The Kremlin is seeking Western help to solve this conundrum. While Russia generally does not welcome the involvement of Western governments and organizations, it knows that it will be difficult to stop them with its current capabilities. The potential benefit of engaging the West is that European leaders may pressure Poroshenko to make concessions to Russia, especially on "federalization," in order to evade onerous obligations. The decentralization of important constitutional powers to ukraine's eastern region would cement Russia's influence on the ground, so that Moscow could threaten it with division in later dealings with Kiev, while Ukraine would be excluded from NATO or the European Union for decades. From the Kremlin's point of view, it would be a huge positive if these plans were endorsed by the Minsk Accords or, more formally, the OSCE in which Angela Merkel and François Hollande participated.

It is unclear what Russia's policy toward Ukraine will look like in the coming years. In the near term, Moscow is bringing the West and Kiev into compromise with new fait accomplis. Russia took over Donetsk Airport in January 2015 and a month later, the strategically important town of Debatchev, all to achieve this. How far Putin will go will depend on many factors: the strength and weakness of the West, especially In Europe, the policy response; Poroshenko was able to restore normal governance in Ukraine, including the extent to which relations with the east were established and a severe economic recession was halted; And the Kremlin's own level of confidence, which is correspondingly affected by Russia's political and economic conditions.

As for the spring of 2015, Russia will not fully invade eastern Ukraine. However, this outcome (or no outcome) is subject to a number of unstable factors. Putin is likely to oppose a large Russian military deployment and has no intention of realizing the historical vision of a "new Russia" (Novorossiya). However, there is a big risk that if Putin is not able to obtain favorable political capital, the conflict will escalate and Russia may occupy most of Ukraine. Moscow has laid some basic groundwork for such a possible situation, such as describing the so-called "anti-terrorism" campaign in Kiev against civilian armed forces in eastern Ukraine in the summer of 2014 as "developing into genocide." In an atmosphere of fanaticism in which short-term behavior prevails over reason, it is impossible for us to safely rule out any situation.

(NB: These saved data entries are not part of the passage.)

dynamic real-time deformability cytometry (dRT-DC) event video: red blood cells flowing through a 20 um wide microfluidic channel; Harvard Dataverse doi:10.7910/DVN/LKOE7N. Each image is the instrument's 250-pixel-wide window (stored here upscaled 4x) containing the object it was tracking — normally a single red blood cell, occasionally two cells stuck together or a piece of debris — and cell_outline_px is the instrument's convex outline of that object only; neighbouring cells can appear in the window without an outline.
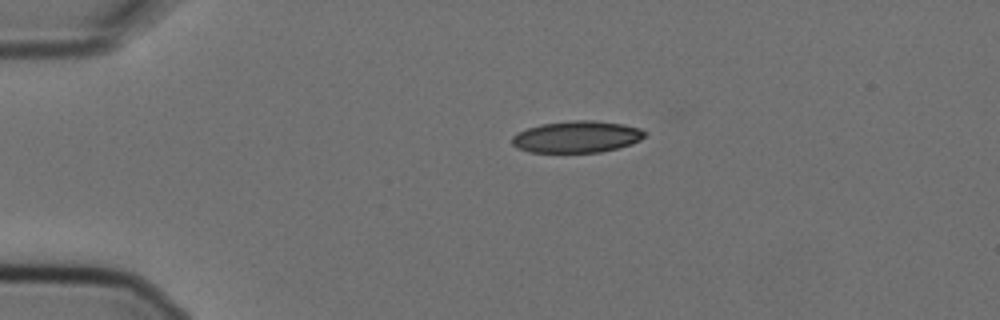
{"species": "Egyptian fruit bat (a non-hibernating species)", "species_latin": "Rousettus aegyptiacus", "temperature_condition": "cold", "stored_images_in_passage": 4, "camera_frame_rate_fps": 3000, "um_per_image_px": 0.085, "animal": {"sex": "female"}, "frame": {"image": 1, "passage_image": 1, "time_ms": 0.0, "image_size_px": [1000, 320], "cell_outline_px": [[644, 136], [640, 140], [632, 144], [600, 152], [528, 152], [516, 148], [512, 144], [512, 136], [516, 132], [540, 124], [572, 120], [596, 120], [624, 124], [640, 128], [644, 132]], "centroid_in_image_um": [48.99, 11.62], "position_along_channel_um": 36.0, "area_um2": 24.62}}
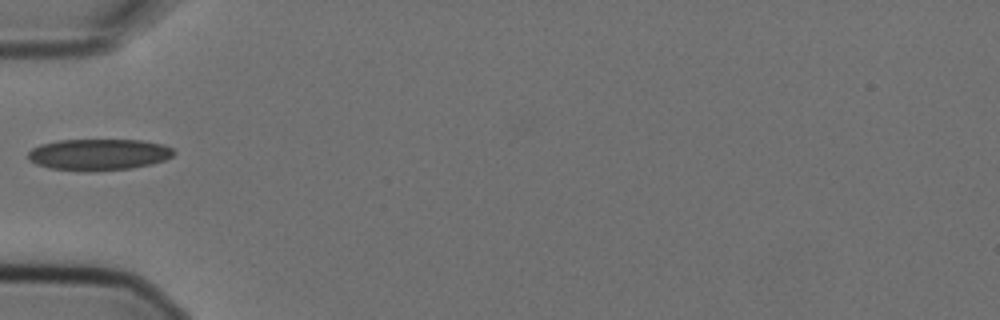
{"frame": {"image": 2, "passage_image": 3, "time_ms": 0.667, "image_size_px": [1000, 320], "cell_outline_px": [[176, 152], [172, 156], [164, 160], [152, 164], [132, 168], [92, 172], [88, 172], [48, 168], [36, 164], [28, 160], [28, 152], [32, 148], [40, 144], [60, 140], [140, 140], [164, 144], [172, 148]], "centroid_in_image_um": [8.38, 13.14], "position_along_channel_um": 76.6, "area_um2": 26.99}}
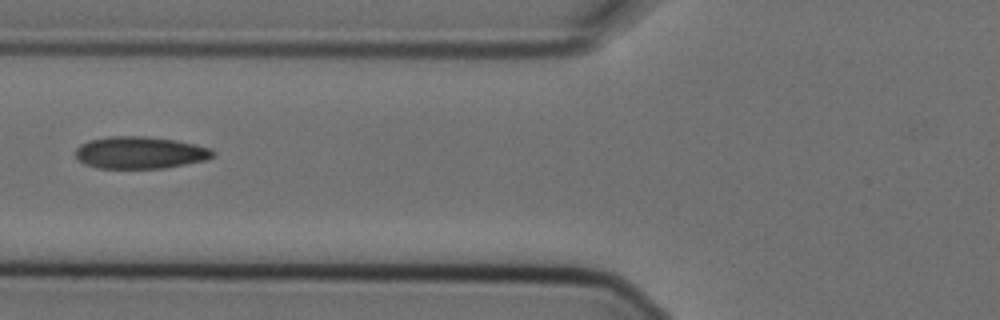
{"frame": {"image": 3, "passage_image": 4, "time_ms": 1.0, "image_size_px": [1000, 320], "cell_outline_px": [[216, 152], [212, 156], [204, 160], [164, 168], [96, 168], [84, 164], [76, 156], [76, 148], [80, 144], [88, 140], [108, 136], [144, 136], [176, 140], [196, 144], [212, 148]], "centroid_in_image_um": [11.89, 12.96], "position_along_channel_um": 113.9, "area_um2": 25.78}}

Zbigniew Brzezinski wrote in The Grand Chessboard (1996), "Ukraine's existence as an independent state helps to change Russia." Without Ukraine, Russia would no longer be a Eurasian empire." This sentence still applies. Ukraine remains the most important touchstone. If Russia can accept Ukraine's decision to move closer to the Eu or expand cooperation with NATO, it will show that Russia wants to break away from its imperial history. But if Moscow continues to see this outcome as an extraordinary event that requires vigorous "defensive measures," then a departure from imperial history is a distant aspiration. Developments since 2013 have confirmed that Putin – more generally, the political elite – cannot reimagine that Russia is just another influential neighbor and power. The ancient ties of historical civilization and, more recently, the relations between the suzeraintys have become truly insurmountable obstacles to achieving the change of attitude that Brzezinski had hoped for.